GOAL OF THE EXERCISE.
Give back only the lines in the records below from the one with "4: (409, 171, 1.29)" to the one with "24: (672, 292, 14.93)", both inclusive, word for word.

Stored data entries
_ _ _

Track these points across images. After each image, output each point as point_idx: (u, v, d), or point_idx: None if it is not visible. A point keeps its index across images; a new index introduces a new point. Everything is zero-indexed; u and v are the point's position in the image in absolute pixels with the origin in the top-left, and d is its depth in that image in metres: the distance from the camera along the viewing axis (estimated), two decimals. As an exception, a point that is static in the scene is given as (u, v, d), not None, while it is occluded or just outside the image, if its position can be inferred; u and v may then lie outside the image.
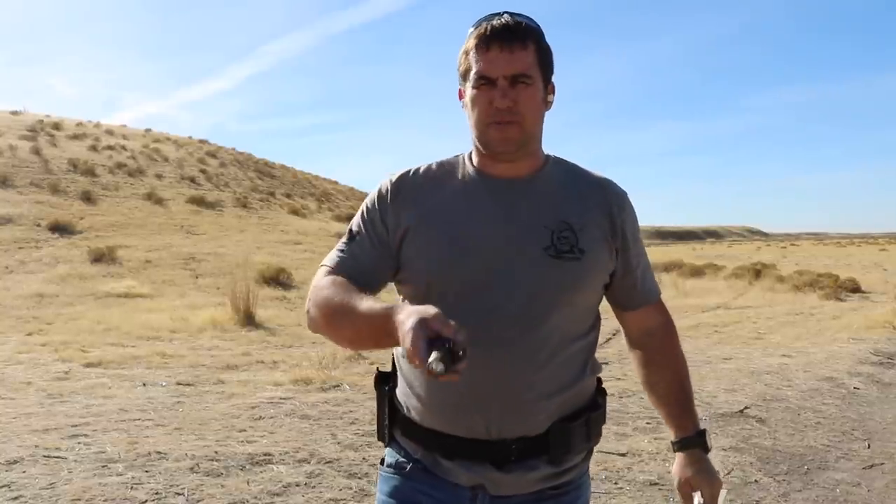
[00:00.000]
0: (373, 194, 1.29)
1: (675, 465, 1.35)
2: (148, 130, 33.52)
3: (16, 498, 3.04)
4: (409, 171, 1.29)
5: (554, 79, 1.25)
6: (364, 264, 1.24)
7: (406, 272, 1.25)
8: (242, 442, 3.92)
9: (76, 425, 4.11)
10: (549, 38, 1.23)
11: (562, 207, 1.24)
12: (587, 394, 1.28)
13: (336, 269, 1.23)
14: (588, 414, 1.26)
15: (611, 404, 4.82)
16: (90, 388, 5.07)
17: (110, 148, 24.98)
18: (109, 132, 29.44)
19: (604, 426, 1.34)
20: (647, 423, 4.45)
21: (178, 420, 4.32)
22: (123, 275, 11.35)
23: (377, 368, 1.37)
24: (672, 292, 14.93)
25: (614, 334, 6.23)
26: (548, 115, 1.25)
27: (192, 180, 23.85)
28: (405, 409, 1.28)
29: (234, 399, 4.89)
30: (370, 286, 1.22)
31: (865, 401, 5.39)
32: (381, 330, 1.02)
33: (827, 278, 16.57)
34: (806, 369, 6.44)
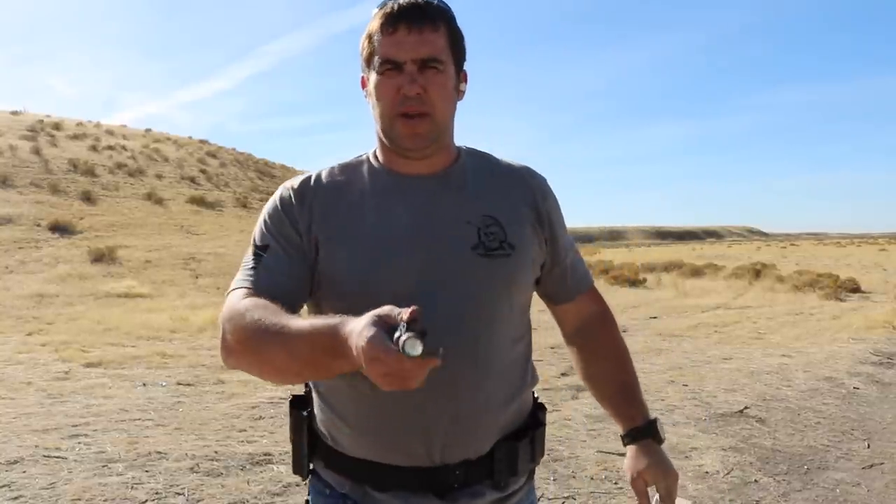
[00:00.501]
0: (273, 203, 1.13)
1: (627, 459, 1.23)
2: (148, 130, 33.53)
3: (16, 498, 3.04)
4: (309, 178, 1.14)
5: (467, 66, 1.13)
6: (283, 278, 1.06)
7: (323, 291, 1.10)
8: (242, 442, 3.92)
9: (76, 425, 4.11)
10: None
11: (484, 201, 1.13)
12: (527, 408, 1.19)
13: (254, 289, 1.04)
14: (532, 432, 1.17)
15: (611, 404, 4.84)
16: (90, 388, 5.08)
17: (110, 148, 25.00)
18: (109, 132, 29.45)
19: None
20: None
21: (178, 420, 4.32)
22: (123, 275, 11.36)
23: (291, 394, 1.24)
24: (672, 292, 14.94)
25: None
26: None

_ _ _

WRITTEN RESPONSE.
4: (409, 171, 1.29)
5: (554, 79, 1.25)
6: (364, 264, 1.24)
7: (406, 272, 1.25)
8: (242, 442, 3.92)
9: (76, 425, 4.11)
10: (549, 38, 1.23)
11: (562, 207, 1.24)
12: (587, 394, 1.28)
13: (336, 269, 1.23)
14: (588, 414, 1.26)
15: (611, 404, 4.82)
16: (90, 388, 5.07)
17: (110, 148, 24.98)
18: (109, 132, 29.44)
19: (604, 426, 1.34)
20: (647, 423, 4.45)
21: (178, 420, 4.32)
22: (123, 275, 11.35)
23: (377, 368, 1.37)
24: (672, 292, 14.93)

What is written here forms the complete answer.